«Le Cinéma de la Qualité» (Cine de la Calidad) fue la denominación insultante, con C y Q mayúsculas, que el joven François Truffaut lanzó, un día de enero de 1954, a la cara de una generación de cineastas que estimaba desfasados. El término, liberado del oprobio inicial, califica hoy un cine nacido en los primeros años cuarenta, en tiempos de la Ocupación, que sobrevivió en los cincuenta, con tintes académicos o literarios para algunos, clásicos para otros, basado en un sustrato novelesco que posteriormente sería cultivado por el propio Truffaut, o por cineastas más jóvenes como Bertrand Tavernier.
Uno de los títulos fundamentales del llamado «Cine de la Calidad» francés sería ‘Una playa tan bonita‘ (1949), dirigida por Yves Allegret. Un drama psicológico, que gracias a su propio ritmo gana finalmente la partida, tanto por cada trazo visual o verbal, que sirve a la progresión dramática, como por la atmósfera. Los diálogos son tan buenos y naturales que parecen improvisados por los actores, identificados con su papel. Las escenas y la iluminación son de una calidad plástica excepcional, todo ello compone este filme donde no deja de llover. La banda sonora es igualmente afortunada, se compone de dos leivmotivs que se añaden tanto a la sinfonía como al drama.

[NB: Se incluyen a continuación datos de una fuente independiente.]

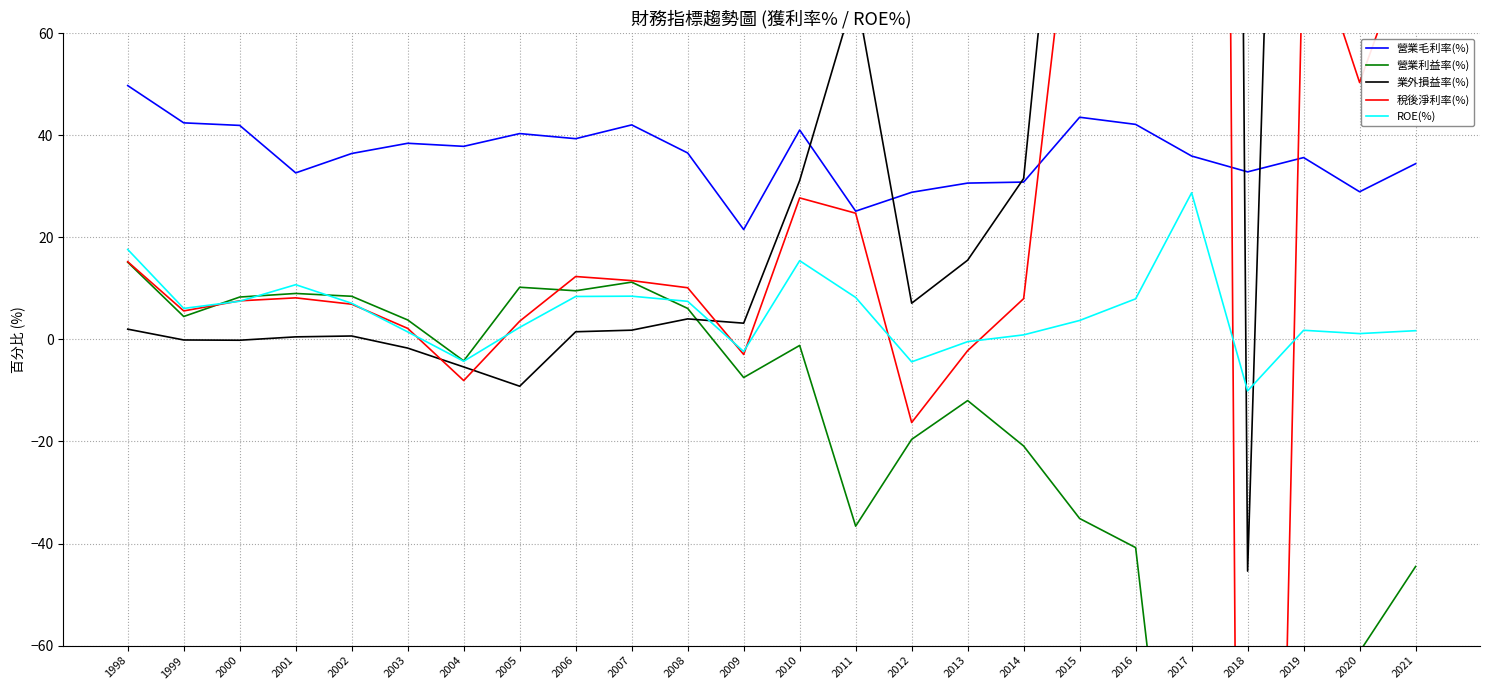

What is the total value across all series at 2003?

44.1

Nos vamos ahora al año 1952 con ‘Juegos prohibidos‘ de René Clément. Una joya del cine francés que más allá del mundo de la infancia tiene valor por la luz brutal que lanza sobre el mundo de los adultos. No hay que engañarse, las imágenes del éxodo de 1940, con los campesinos en lucha con los acontecimientos que no entienden, no son más que sabios contrapuntos de la historia infantil, pero clave de la propia historia. La construcción dramática de la película, explicando y justificando el juego de la muerte por el comportamiento de los adultos ante la vida es de una demostración rigurosa. Los diálogos, junto con una dirección de actores como se ven pocas, no deben hacer olvidar lo mejor: el estilo.
Otro de los filmes de obligado visionado del «Cine de la Calidad» francés es ‘Travesía de París‘ (1956), dirigido por Claude Autant-Lara. La película se desarrolla con imágenes de actualidad mostrando al ejército alemán desfilando en París en junio de 1940. Cuando la película pasó ese año por el Festival de Venecia, donde se acostumbra a aplaudir durante la película el nombre del realizador, intérpretes, etc., se vivió un extraño espectáculo: dos mil personas de todas las nacionalidades y en traje de gala aplaudían a los ejércitos nazis victoriosos. Este alarde cruel demuestra bien el tono de la obra, más dura en la pantalla que impresa y tan amarga que es capaz de hacernos reír sin cesar. Nada ni nadie se salva. Todos los conceptos humanos, políticos, sociales están fuertemente cuestionados, todo el mundo es malo, o cobarde, o bestia, e incluso las tres cosas a la vez.
Un año después, en 1957, Julien Duvivier dirigía ‘El puchero hierve‘. La adaptación atenúa un poco la negrura de la realidad naturalista y la crudeza de ciertas situaciones, permaneciendo fiel a Zola. Pero las maquinaciones de Madame Josserand para casar sus hijas, sin dote, adúlteras y débiles, y la ascensión social de Rastignac están ahí y el temperamento de Duvivier se concilia con la visión del novelista. Con el apoyo de brillantes diálogos de Henri Jeanson ha pintado un frenético cuadro de costumbres. Las aventuras amorosas de Octave molestan a la hipocresía burguesa y las criadas explotadas se vengan contando los secretos de sus señores por las ventanas de las cocinas. Esta película caústica y feroz, llevada a veces como un vodevil, fue el último éxito de este genial cineasta francés.
Ya fuera del periodo del «Cine de Calidad», pero con claras influencias, encontramos ‘La viuda Couderc‘ (1971), dirigida por Pierre Granier-Deferre. Un neonoir que adapta la novela homónima de Georges Simenon. Es necesario reconocer que su director es el primero en atacar sin secretos ni precauciones excesivas un tema que los cineastas de su generación nunca han tratado con franqueza: las relaciones amorosas que unen la mujer madura y el hombre joven, que aquí no están dirigidas por la misoginia decorativa, ni por el romanticismo deslumbrante familiares al cine americano como tampoco se prohiben las alusiones precisas a la sensualidad. Todo está contado con equilibrio y medida pero sin suavizar nada.